§ LIST OF TASKS:
A. List the four filesystem categories that the pathnames post defines by name in quotation marks.
B. Rename "flamewar" to "debate" throughout the stretch from "On pathnames" through "small Panda brain." in the pathnames post, and give that stretch again.
C. In the pathnames post, which pair of names serves as the example of $A and $B?

(QUOTED PASSAGE Opens)

On pathnames

Junio C Hamano <gitster@xxxxxxxxx> · Thu, 24 Jan 2008 13:02:54 -0800

One of Linus's recent patch introduces an index hashtable so
that we can later hash "equivalent" names into the same bucket
to allow us non-byte-by-byte comparison.

Before going further, I needed to formalize what we are trying
to achieve.  I learned a few things from the long flamewar
thread, but it is very inefficient to go back to the thread to
pick only the useful pieces.  The whole flamewar simply did not
fit a small Panda brain.

That was the reason for this write-up.

Design constraints.  In the following, I'll use two names $A and
$B as an example.  They are a pair of names that are considered
equivalent in some contexts, such as:

        A=xt_connmark.c  B=xt_CONNMARK.c

 (1) Some filesystems prevent you from having these two
     (confusing) paths in a directory at the same time.  Some do
     not implement this confusion prevention, and allows both
     names to exist at the same time.

     Let's call the former "case insensitive", and the latter
     "case sensitive".

 (2) readdir(3) on some "case insensitive" filesystems returns
     $A, after a successful creat(2) of $B.  Others remember
     which one of the two "equivalent" names were used in
     creat(2).

     Let's call the former "case folding", and the latter "case
     preserving".

     We assume open(2) or lstat(2) of $A or $B will succeed
     after allowing creat(2) of $B if a case folding filesystem
     returns $A from readdir(3).

 (3) Among the "case folding" ones, some filesystems fold the
     pathname to a form that is less interoperable with other
     systems, and/or the form that is likely to be different
     from what the end-user usually enters.

(QUOTED PASSAGE Closes)
(RAW DATA Opens)

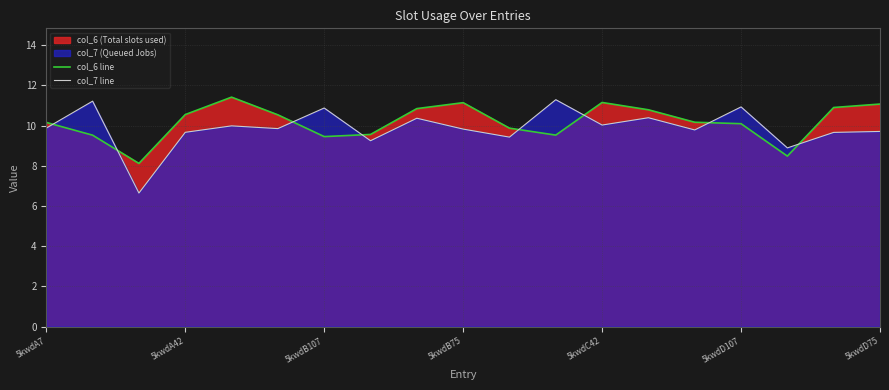

True or false: col_7 line has more than 1 points higher than both neighbors.

True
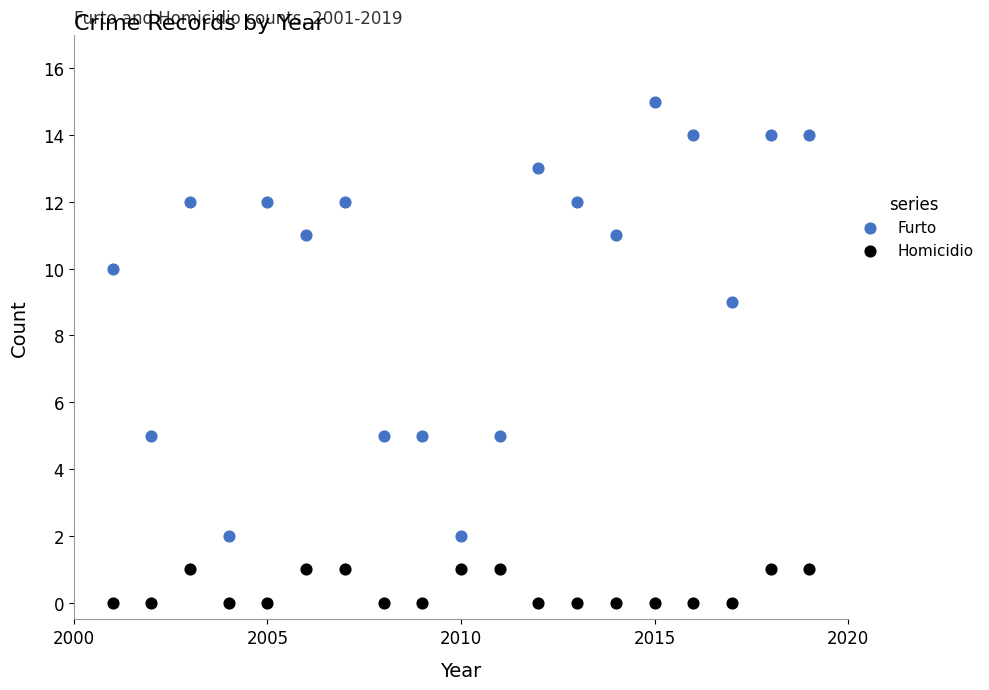

Across all data points, what is the range of Y values (max minus min)?

15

(RAW DATA Closes)

§ SOLUTIONS TO THE TASKS:
A. case insensitive, case sensitive, case folding, case preserving

B.
On pathnames

Junio C Hamano <gitster@xxxxxxxxx> · Thu, 24 Jan 2008 13:02:54 -0800

One of Linus's recent patch introduces an index hashtable so
that we can later hash "equivalent" names into the same bucket
to allow us non-byte-by-byte comparison.

Before going further, I needed to formalize what we are trying
to achieve.  I learned a few things from the long debate
thread, but it is very inefficient to go back to the thread to
pick only the useful pieces.  The whole debate simply did not
fit a small Panda brain.

C. A=xt_connmark.c and B=xt_CONNMARK.c